Despite the ongoing challenges in the rental market, Spain is witnessing a new surge in housing investment. This surge is exacerbated by the recent Housing Law. For those seeking secure returns through property this new wave of investment is proving highly attractive. El Economista speaks of the growing popularity of a new investment model known as “triple rental.”
The traditional approach to upgrading homes has often been to sell one’s current property to purchase a larger one. However, the financial and tax burdens associated with this method have made it less appealing. Enter the “triple rental” formula—a novel investment strategy gaining traction in Spain.
Triple rental explained
As explained by Jesús Martí, director of large accounts at Alquiler Seguro, triple rental involves three key operations. “First, you rent a property that meets your current living needs, becoming a tenant. Second, you lease out your existing home. Finally, with the money saved from not purchasing a larger home and covering related expenses, you use that capital to buy a third, more affordable property as an investment. Preferably, this property is located outside your city and you rent it out and generate income without depleting your assets.” This model allows individuals to invest in rental property without sacrificing financial liquidity.
Triple rental, an example
A couple in Madrid is expecting a child and in need of a larger home. Instead of purchasing a new property for €525,000, which would cost an additional €65,000 for renovations, they decide to rent a similarly sized flat for €1,600 per month. They then rent out their current home for €1,200 per month, effectively paying €400 for their larger living space.
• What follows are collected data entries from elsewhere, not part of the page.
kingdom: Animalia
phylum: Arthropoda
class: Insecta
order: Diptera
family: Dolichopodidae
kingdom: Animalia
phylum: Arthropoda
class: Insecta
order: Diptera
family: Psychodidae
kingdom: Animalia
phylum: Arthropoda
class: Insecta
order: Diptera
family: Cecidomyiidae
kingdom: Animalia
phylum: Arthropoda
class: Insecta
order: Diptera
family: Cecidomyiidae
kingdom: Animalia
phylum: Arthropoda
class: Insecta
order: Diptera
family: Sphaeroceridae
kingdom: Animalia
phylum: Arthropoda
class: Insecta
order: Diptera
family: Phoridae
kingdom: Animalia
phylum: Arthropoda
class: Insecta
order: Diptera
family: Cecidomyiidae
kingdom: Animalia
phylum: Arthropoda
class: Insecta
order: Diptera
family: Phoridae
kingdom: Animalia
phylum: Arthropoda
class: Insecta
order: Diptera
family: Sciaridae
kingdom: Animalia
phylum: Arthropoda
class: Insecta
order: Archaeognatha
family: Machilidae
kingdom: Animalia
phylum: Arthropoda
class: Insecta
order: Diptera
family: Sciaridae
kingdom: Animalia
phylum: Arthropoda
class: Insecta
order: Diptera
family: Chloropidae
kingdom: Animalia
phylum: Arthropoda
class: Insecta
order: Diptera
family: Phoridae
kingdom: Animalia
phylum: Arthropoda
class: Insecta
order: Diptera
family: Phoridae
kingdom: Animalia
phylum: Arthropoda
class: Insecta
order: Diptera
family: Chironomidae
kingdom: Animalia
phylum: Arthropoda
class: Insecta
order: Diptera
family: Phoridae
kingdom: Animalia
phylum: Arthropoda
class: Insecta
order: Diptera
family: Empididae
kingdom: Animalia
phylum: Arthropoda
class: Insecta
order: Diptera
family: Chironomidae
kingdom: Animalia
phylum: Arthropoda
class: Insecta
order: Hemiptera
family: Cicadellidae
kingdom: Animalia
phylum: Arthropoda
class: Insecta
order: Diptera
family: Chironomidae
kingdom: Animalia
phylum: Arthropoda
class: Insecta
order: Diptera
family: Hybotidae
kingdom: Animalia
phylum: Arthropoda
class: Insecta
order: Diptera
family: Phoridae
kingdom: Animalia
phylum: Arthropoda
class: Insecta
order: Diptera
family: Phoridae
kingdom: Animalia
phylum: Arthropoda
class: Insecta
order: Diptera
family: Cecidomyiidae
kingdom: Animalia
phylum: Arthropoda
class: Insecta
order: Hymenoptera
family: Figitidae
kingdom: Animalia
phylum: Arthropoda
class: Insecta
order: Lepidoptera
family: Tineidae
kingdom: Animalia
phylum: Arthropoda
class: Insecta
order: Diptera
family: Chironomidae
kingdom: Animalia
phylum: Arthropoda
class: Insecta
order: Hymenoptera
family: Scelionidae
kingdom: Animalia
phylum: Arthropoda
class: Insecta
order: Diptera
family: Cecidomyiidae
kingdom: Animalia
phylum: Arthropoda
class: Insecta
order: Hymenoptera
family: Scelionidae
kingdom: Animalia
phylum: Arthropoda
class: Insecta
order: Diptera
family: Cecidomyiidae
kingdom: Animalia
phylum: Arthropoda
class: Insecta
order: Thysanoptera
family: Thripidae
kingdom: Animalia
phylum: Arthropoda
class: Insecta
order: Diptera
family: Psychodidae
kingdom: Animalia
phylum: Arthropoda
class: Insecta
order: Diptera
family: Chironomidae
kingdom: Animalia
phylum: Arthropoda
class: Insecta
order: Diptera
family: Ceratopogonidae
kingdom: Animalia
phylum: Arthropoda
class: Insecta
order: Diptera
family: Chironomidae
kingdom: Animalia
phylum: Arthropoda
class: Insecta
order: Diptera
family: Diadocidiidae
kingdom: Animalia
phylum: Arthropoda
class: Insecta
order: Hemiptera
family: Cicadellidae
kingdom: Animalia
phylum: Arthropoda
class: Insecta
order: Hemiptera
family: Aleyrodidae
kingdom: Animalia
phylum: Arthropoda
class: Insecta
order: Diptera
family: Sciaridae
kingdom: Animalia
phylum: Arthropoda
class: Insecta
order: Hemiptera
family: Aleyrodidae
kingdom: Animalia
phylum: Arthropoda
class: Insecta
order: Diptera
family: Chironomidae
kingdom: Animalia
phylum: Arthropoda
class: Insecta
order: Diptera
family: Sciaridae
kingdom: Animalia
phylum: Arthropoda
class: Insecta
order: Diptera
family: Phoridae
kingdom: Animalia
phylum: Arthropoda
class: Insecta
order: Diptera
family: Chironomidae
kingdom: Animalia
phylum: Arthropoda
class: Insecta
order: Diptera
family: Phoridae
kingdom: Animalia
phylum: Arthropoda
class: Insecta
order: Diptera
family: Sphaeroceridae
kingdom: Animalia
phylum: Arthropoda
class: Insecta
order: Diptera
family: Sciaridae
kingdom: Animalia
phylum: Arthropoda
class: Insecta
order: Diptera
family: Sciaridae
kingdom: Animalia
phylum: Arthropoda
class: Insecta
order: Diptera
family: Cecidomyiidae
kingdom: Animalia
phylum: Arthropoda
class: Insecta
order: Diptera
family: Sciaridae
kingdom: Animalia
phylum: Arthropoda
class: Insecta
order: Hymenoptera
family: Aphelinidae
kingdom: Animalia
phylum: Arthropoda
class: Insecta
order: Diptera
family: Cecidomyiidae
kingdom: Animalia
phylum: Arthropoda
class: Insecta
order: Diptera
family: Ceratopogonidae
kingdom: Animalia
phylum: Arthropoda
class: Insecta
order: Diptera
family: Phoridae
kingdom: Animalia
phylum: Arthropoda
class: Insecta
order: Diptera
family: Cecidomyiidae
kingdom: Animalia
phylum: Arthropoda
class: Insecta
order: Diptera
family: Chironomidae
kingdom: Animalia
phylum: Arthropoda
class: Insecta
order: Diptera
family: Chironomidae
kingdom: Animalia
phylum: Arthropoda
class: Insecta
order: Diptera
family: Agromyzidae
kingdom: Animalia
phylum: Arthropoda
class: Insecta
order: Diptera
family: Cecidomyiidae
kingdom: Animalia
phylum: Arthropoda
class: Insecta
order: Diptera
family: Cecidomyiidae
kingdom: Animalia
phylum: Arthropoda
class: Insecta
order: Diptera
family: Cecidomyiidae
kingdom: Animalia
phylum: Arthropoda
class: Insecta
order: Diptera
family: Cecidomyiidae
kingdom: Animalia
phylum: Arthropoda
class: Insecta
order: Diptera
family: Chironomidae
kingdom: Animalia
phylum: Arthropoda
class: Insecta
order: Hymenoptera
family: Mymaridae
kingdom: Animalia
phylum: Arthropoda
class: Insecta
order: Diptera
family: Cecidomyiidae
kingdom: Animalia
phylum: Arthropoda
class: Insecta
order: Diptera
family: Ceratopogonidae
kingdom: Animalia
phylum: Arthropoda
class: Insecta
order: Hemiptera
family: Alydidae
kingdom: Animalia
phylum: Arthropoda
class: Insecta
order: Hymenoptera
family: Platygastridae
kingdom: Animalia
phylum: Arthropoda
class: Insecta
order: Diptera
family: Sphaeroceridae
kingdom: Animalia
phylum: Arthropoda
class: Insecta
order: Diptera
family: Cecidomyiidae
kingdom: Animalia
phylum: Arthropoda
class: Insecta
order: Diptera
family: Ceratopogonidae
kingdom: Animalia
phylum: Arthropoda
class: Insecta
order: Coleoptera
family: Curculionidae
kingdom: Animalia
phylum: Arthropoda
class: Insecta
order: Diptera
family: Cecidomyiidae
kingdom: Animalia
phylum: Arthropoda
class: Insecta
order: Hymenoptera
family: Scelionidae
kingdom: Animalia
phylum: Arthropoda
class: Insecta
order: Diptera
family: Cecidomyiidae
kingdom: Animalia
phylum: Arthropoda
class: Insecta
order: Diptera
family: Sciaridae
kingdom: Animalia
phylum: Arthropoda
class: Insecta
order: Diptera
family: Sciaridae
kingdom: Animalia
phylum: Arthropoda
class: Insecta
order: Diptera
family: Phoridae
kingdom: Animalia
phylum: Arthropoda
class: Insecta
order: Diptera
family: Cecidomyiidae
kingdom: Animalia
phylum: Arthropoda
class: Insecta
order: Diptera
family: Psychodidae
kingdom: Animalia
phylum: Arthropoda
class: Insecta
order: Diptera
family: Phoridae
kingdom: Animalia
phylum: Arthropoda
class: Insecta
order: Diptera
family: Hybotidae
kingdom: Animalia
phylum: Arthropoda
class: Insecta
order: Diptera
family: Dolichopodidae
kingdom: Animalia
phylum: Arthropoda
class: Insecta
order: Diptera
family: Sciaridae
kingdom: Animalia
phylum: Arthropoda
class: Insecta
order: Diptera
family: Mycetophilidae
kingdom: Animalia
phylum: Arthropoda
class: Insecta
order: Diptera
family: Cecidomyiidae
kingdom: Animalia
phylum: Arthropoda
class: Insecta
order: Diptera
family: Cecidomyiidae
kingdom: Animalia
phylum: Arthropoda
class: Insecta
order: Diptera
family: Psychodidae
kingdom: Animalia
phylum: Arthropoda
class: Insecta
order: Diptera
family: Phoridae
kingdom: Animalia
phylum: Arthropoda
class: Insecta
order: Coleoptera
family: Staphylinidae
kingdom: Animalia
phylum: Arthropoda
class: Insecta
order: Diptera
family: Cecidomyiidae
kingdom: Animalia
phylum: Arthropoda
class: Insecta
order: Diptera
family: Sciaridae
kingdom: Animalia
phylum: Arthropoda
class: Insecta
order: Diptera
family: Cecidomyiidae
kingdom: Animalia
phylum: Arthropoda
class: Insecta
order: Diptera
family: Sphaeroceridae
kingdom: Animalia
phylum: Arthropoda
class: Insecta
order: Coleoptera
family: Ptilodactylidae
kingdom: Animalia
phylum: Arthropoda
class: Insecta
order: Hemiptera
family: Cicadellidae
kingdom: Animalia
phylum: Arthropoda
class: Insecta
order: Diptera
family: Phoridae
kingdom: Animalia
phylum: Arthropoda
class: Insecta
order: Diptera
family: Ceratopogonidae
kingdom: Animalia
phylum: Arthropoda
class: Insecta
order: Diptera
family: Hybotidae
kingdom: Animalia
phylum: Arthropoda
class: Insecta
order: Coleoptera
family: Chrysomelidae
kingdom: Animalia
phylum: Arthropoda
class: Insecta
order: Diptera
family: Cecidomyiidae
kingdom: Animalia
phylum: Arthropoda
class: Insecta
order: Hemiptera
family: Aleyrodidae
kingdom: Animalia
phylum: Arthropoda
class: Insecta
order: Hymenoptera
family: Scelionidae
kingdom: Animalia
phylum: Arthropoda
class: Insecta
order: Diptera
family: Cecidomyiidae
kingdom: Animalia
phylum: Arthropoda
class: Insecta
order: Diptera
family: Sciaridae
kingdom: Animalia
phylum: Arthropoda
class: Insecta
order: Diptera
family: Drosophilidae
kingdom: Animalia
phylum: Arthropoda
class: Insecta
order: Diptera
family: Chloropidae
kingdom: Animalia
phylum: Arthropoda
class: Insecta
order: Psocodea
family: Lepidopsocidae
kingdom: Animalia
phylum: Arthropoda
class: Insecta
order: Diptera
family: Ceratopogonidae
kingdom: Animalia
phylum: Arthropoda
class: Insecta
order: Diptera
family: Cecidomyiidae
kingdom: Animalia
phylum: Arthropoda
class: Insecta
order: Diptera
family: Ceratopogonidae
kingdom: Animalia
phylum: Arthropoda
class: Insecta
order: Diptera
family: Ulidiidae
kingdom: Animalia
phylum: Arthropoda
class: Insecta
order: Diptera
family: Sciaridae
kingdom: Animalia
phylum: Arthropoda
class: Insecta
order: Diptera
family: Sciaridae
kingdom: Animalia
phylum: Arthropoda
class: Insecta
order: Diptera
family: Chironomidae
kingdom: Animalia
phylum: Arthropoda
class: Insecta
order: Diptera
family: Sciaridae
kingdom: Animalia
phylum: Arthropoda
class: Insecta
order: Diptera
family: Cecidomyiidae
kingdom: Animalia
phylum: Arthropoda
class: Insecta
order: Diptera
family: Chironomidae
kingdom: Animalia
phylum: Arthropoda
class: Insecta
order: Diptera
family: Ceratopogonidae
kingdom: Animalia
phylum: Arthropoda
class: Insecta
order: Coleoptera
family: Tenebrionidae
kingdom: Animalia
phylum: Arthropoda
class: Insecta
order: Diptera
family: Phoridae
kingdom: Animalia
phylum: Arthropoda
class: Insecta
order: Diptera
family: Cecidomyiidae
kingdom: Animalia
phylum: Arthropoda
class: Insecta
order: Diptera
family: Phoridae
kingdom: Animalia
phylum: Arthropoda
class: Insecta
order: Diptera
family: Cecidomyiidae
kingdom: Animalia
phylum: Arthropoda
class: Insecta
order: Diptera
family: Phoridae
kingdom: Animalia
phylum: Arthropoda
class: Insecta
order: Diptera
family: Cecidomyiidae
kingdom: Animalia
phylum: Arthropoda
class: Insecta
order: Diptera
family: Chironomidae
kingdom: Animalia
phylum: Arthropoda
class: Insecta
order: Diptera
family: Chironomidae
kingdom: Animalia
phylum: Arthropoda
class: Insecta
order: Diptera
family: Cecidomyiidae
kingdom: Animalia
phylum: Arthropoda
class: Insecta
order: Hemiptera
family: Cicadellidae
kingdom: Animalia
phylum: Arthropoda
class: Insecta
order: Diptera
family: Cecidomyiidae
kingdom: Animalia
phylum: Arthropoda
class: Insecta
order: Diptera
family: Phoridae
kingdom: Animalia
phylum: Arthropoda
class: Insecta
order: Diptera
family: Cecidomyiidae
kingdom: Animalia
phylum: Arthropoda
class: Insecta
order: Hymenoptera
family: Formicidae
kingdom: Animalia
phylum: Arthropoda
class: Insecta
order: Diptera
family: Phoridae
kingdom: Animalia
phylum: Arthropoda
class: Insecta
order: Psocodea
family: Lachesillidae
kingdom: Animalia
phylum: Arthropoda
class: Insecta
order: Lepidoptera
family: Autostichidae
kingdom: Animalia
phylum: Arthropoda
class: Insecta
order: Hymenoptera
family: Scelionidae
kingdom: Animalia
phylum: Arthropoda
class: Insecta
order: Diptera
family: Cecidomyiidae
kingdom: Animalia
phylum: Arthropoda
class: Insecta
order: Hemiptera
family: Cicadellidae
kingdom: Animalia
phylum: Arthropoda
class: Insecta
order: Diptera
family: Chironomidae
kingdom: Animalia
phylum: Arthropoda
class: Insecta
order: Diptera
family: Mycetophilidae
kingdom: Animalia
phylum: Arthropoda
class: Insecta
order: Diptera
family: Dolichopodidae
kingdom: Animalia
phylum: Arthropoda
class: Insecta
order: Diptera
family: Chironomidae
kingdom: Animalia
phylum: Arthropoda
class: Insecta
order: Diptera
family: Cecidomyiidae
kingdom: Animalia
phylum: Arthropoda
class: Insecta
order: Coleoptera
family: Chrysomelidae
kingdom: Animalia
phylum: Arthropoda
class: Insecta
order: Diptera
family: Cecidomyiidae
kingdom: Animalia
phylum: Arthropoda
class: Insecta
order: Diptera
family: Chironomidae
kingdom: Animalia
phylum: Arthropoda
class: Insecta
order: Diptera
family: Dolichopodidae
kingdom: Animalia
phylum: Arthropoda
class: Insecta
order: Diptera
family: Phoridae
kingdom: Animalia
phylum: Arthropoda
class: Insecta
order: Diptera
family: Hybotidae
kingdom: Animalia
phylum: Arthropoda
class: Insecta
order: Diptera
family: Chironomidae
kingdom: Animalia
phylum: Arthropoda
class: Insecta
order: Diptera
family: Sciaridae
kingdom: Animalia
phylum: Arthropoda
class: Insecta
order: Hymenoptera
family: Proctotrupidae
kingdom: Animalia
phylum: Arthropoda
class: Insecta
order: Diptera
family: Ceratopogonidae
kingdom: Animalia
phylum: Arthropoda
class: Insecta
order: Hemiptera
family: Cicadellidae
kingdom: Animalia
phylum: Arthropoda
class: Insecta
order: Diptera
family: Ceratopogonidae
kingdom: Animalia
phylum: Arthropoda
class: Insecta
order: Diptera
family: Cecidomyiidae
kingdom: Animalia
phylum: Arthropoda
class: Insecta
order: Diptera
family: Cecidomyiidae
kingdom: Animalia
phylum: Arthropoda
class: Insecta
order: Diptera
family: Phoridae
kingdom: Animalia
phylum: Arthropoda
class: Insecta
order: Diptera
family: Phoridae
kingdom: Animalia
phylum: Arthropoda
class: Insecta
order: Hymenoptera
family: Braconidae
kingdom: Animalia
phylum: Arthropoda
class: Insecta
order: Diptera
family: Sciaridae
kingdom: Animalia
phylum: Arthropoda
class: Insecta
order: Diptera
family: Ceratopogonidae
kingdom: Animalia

The savings from not buying a new home are then used to purchase a smaller, more affordable property in Oviedo for €88,400. This new investment property is rented out for €560 per month, which helps offset their rental costs in Madrid. As a result, the couple can live in a larger home while owning two properties—one for investment—without stretching their finances.
Is now a good time to buy?
According to industry experts, this is an opportune moment to invest in real estate. Maria Matos, director of research at Fotocasa, points out that the European Central Bank’s recent interest rate cuts have created a favourable climate for property investment. “We’re seeing a significant increase in buyers entering the market, and the percentage of investors has nearly doubled, rising from 7% to 13% in the past year. Real estate is viewed as a safe and resilient asset, making it an attractive option for long-term wealth creation.”
Despite the limited supply of housing, Matos notes that this shortage has its upsides, as high demand for rental properties is driving rental yields. Nationally, the average return on investment for rental properties is around 6.4%. However, certain areas offer even higher returns, particularly where property prices have remained stable while rental rates have surged.
Emerging trends in property investment
The triple rental model is not the only trend reshaping Spain’s property market. Sergio Cardona, an analyst at the Observatorio del Alquiler, highlights the growing popularity of shared investment strategies. Instead of purchasing a whole property, investors are increasingly pooling resources to co-invest in higher-value properties, avoiding the challenges of managing rentals themselves.
“Investors are no longer just buying properties near their homes to minimise risk; they are broadening their horizons,” explains Cardona. “By sharing the investment and outsourcing property management, individuals can enjoy the financial benefits of rental income and capital appreciation without the hands-on burden.”